━━━━━ TEXT SHOWN
By Allen Sukholitsky, CFA, Chief Investment Officer at Masterworks.


Allocating to art has frequently benefited portfolios, historically

Among geopolitical tensions, decades-high inflation, a new rate hike cycle, and the potential for a recession to rear its ugly head, it may be as good a time as any to rethink portfolios allocated only to equities, fixed income, and/or traditional alternative investments. Specifically, we find that several different hypothetical portfolios - from a 60/40 to an endowment-like approach - have improved frequently, by adding an allocation to art. As it turns out, a little art may go a long way.

Art has frequently improved portfolios because of its correlation profile

Art has exhibited little to no correlation with any other major asset class from 1997 through H1 2021, making it a potentially attractive diversifier*. In fact, consistently low correlation across major asset classes appears to be a characteristic unique to art. In Figure 1, we see that the correlations in row/column 16 are close to zero across the board, potentially implying that art may help to diversify a portfolio no matter what might already be in it.

In contrast, each of the other asset classes has proven to be a mixed bag in terms of its correlation benefits - having low correlations to some asset classes, but higher correlations to other asset classes. For example, private equity has low correlations to bonds, but higher correlations to public equities. Or commodities, which have lower correlations to bonds, but higher correlations to hedge funds. None of the aforementioned is intended to imply that some asset classes have no place in a portfolio. Rather, while there are no guarantees, we believe it is important for investors to understand the magnitude of the diversification benefits* that they might experience by including different asset classes. Because of art’s correlation profile, we would argue that its benefits are significant.

*Diversification cannot ensure a profit or protect against loss in a declining market. It is a strategy used to help mitigate risk.

Figure 1: Contemporary Art has had little to no correlation with other assets


For illustrative purposes only. Source: Bloomberg, Masterworks. Correlations calculated from 12/31/1997 to 6/30/2021, based on: US Large (S&P 500), US Small (Russell 2000), Int’l Equity (MSCI EAFE), US Agg. (Bloomberg US Aggregate), Glbl Agg. xUS (Bloomberg Global Aggregate ex-US), Munis (Bloomberg Municipal), EMD (JPM EMBI Global), Local EMD (JPM GBI EM Global), US HY (Bloomberg US HY), EM Equity (MSCI EM), Global REITs (FTSE NAREIT Composite), Commodities (S&P GSCI), HY Muni (Bloomberg Muni HY 2% Issuer Cap), Hedge Funds (HFRI FoF Diversified), Private Equity (Refinitiv Private Equity), and Art (Masterworks Contemporary Art).


Frequent outperformance reduces the need for timing allocations

We believe that a portfolio’s frequency of outperformance from allocating to a new asset class is among the most important considerations when deciding whether to allocate to that new asset class. If a new allocation to an asset class frequently improves a portfolio’s performance, then the question of when to allocate to that new asset class becomes less relevant.
━━━━━━━━━━
EXERCISE SET -
(a) List the economic and political conditions that the opening paragraph of the article on adding art to portfolios names as reasons to rethink portfolio allocations.
(b) Retype the passage of the article on adding art to portfolios that begins at the words "Among geopolitical tensions, decades-high" and ends after "a long way.".
━━━━━ DATA ROWS
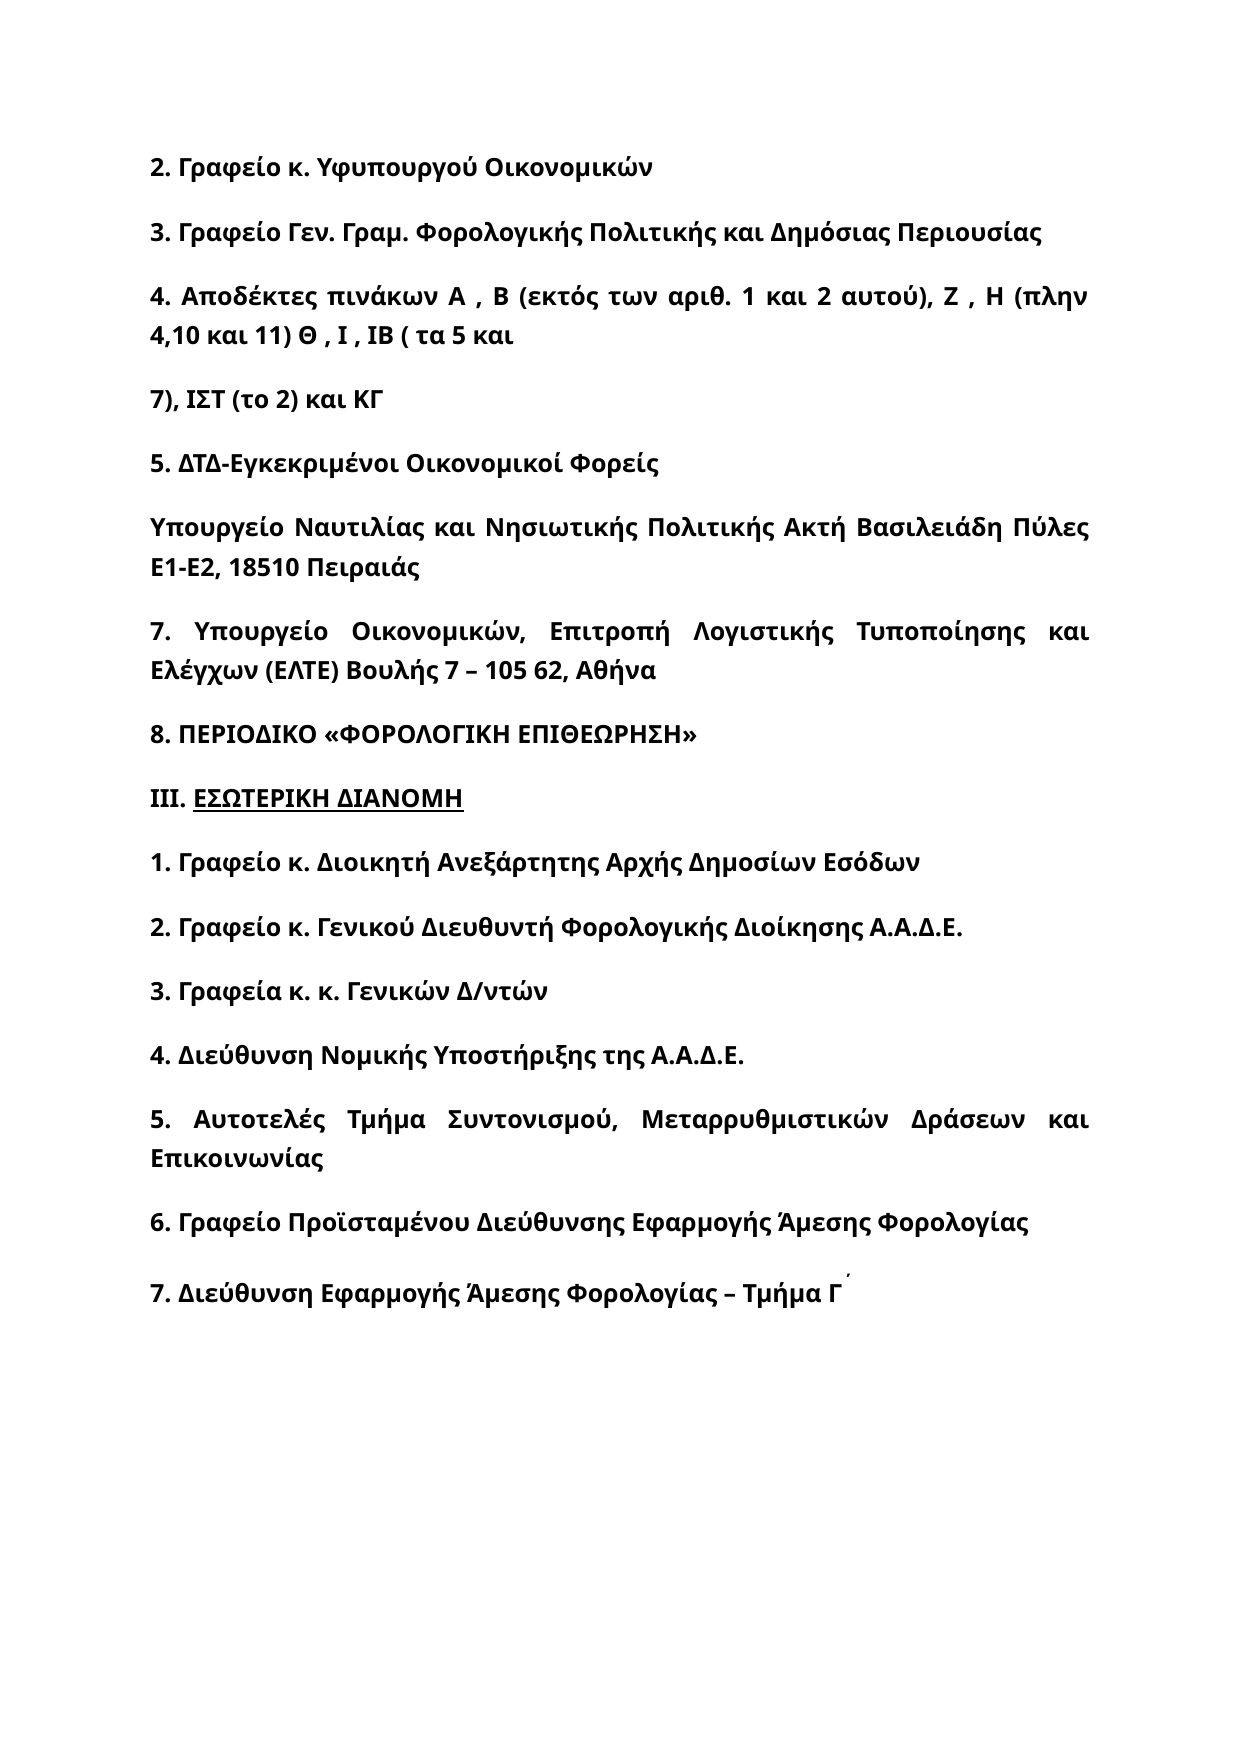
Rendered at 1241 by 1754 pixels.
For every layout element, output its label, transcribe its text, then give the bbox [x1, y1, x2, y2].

text 2. Γραφείο κ. Γενικού Διευθυντή Φορολογικής Διοίκησης Α.Α.Δ.Ε. [150, 909, 1090, 943]
text 6. Γραφείο Προϊσταμένου Διεύθυνσης Εφαρμογής Άμεσης Φορολογίας [150, 1205, 1090, 1239]
text 3. Γραφείο Γεν. Γραμ. Φορολογικής Πολιτικής και Δημόσιας Περιουσίας [150, 214, 1090, 248]
text III. ΕΣΩΤΕΡΙΚΗ ΔΙΑΝΟΜΗ [150, 781, 1090, 815]
text 5. Αυτοτελές Τμήμα Συντονισμού, Μεταρρυθμιστικών Δράσεων και Επικοινωνίας [150, 1102, 1090, 1175]
text 7), ΙΣΤ (το 2) και ΚΓ [150, 382, 1090, 416]
text 5. ΔΤΔ-Εγκεκριμένοι Οικονομικοί Φορείς [150, 446, 1090, 480]
text 8. ΠΕΡΙΟΔΙΚΟ «ΦΟΡΟΛΟΓΙΚΗ ΕΠΙΘΕΩΡΗΣΗ» [150, 717, 1090, 751]
text 7. Διεύθυνση Εφαρμογής Άμεσης Φορολογίας – Τμήμα Γ΄ [150, 1269, 1090, 1312]
text 2. Γραφείο κ. Υφυπουργού Οικονομικών [150, 150, 1090, 184]
text 1. Γραφείο κ. Διοικητή Ανεξάρτητης Αρχής Δημοσίων Εσόδων [150, 845, 1090, 879]
text Υπουργείο Ναυτιλίας και Νησιωτικής Πολιτικής Ακτή Βασιλειάδη Πύλες Ε1-Ε2, 18510 Πειραιάς [150, 510, 1090, 583]
text 4. Διεύθυνση Νομικής Υποστήριξης της Α.Α.Δ.Ε. [150, 1037, 1090, 1072]
text 4. Αποδέκτες πινάκων Α , Β (εκτός των αριθ. 1 και 2 αυτού), Ζ , Η (πλην 4,10 και 11) Θ , Ι , ΙΒ ( τα 5 και [150, 278, 1090, 352]
text 3. Γραφεία κ. κ. Γενικών Δ/ντών [150, 973, 1090, 1007]
text 7. Υπουργείο Οικονομικών, Επιτροπή Λογιστικής Τυποποίησης και Ελέγχων (ΕΛΤΕ) Βουλής 7 – 105 62, Αθήνα [150, 613, 1090, 687]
━━━━━━━━━━
SOLUTIONS TO EACH TASK -
(a)
- Geopolitical tensions
- Decades-high inflation
- A new rate hike cycle
- The potential for a recession

(b)
Among geopolitical tensions, decades-high inflation, a new rate hike cycle, and the potential for a recession to rear its ugly head, it may be as good a time as any to rethink portfolios allocated only to equities, fixed income, and/or traditional alternative investments. Specifically, we find that several different hypothetical portfolios - from a 60/40 to an endowment-like approach - have improved frequently, by adding an allocation to art. As it turns out, a little art may go a long way.